2.7 KiB
2.7 KiB
| layout | title | parent | nav_order |
|---|---|---|---|
| default | Batch | Core Abstraction | 4 |
Batch
Batch makes it easier to handle large inputs in one Node or rerun a Flow multiple times. Useful for:
- Chunk-based processing (e.g., large texts in parts).
- Multi-file processing.
- Iterating over lists of params (e.g., user queries, documents, URLs).
1. BatchNode
A BatchNode extends Node but changes prep() and exec():
prep(shared): returns an iterable (list, generator, etc.).exec(shared, item): called once per item in that iterable.post(shared, prep_res, exec_res_list): receives a list of allexec()results, can combine or store them, and returns an Action.
Example: Summarize a Large File
class MapSummaries(BatchNode):
def prep(self, shared):
# Suppose we have a big file; chunk it
content = shared["data"].get("large_text.txt", "")
chunk_size = 10000
chunks = [content[i:i+chunk_size] for i in range(0, len(content), chunk_size)]
return chunks
def exec(self, shared, chunk):
prompt = f"Summarize this chunk in 10 words: {chunk}"
summary = call_llm(prompt)
return summary
def post(self, shared, prep_res, exec_res_list):
combined = "\n".join(exec_res_list)
shared["summary"]["large_text.txt"] = combined
return "default"
map_summaries = MapSummaries()
flow = Flow(start=map_summaries)
flow.run(shared)
2. BatchFlow
A BatchFlow runs a Flow multiple times, each with different params. Think of it as a loop that replays the Flow for each param set.

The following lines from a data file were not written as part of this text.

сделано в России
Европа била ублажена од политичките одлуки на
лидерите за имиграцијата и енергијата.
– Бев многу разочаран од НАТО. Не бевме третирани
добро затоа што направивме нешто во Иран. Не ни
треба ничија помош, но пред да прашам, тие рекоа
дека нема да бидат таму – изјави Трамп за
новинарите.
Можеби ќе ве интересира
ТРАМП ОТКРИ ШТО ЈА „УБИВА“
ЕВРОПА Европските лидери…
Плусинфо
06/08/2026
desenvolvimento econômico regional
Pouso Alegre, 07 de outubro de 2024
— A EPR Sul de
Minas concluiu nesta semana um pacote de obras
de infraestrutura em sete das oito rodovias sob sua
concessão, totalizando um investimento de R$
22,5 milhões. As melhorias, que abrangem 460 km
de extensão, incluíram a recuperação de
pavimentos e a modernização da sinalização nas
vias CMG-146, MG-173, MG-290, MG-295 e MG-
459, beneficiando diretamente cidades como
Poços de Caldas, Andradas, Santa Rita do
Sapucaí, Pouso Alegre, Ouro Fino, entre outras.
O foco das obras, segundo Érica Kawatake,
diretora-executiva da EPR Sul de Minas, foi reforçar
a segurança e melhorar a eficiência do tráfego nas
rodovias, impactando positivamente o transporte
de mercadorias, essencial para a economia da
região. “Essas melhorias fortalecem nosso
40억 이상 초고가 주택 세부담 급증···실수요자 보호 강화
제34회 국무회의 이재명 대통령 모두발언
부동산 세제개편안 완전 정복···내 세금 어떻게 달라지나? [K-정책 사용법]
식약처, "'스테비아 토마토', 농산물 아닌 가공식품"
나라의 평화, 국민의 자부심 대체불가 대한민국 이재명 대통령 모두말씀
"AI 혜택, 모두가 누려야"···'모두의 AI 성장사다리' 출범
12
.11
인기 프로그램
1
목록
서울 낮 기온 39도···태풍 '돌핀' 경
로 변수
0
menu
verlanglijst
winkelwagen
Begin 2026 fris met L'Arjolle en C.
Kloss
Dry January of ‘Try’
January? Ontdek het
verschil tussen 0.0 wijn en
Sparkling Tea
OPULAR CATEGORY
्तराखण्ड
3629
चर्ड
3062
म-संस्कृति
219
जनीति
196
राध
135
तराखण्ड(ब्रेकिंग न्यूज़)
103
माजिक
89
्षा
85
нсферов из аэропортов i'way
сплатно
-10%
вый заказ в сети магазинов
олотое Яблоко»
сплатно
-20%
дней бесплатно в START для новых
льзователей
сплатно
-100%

Example: Summarize Many Files
class SummarizeAllFiles(BatchFlow):
def prep(self, shared):
filenames = list(shared["data"].keys()) # e.g., ["file1.txt", "file2.txt", ...]
return [{"filename": fn} for fn in filenames]
# Suppose we have a per-file flow:
# load_file >> summarize >> reduce etc.
summarize_file = SummarizeFile(start=load_file)
summarize_all_files = SummarizeAllFiles(start=summarize_file)
summarize_all_files.run(shared)
Under the hood:
prep(shared)returns a list of param dicts (e.g.,[{filename: "file1.txt"}, {filename: "file2.txt"}, ...]).- The BatchFlow iterates over them, sets params on the sub-Flow, and calls
flow.run(shared)each time. - The Flow is run repeatedly, once per item.
Nested or Multi-level Batches
You can nest a BatchFlow in another BatchFlow. For example:
- Outer batch: iterate over directories.
- Inner batch: summarize each file in a directory.
The outer BatchFlow’s exec() can return a list of directories; the inner BatchFlow then processes each file in those dirs.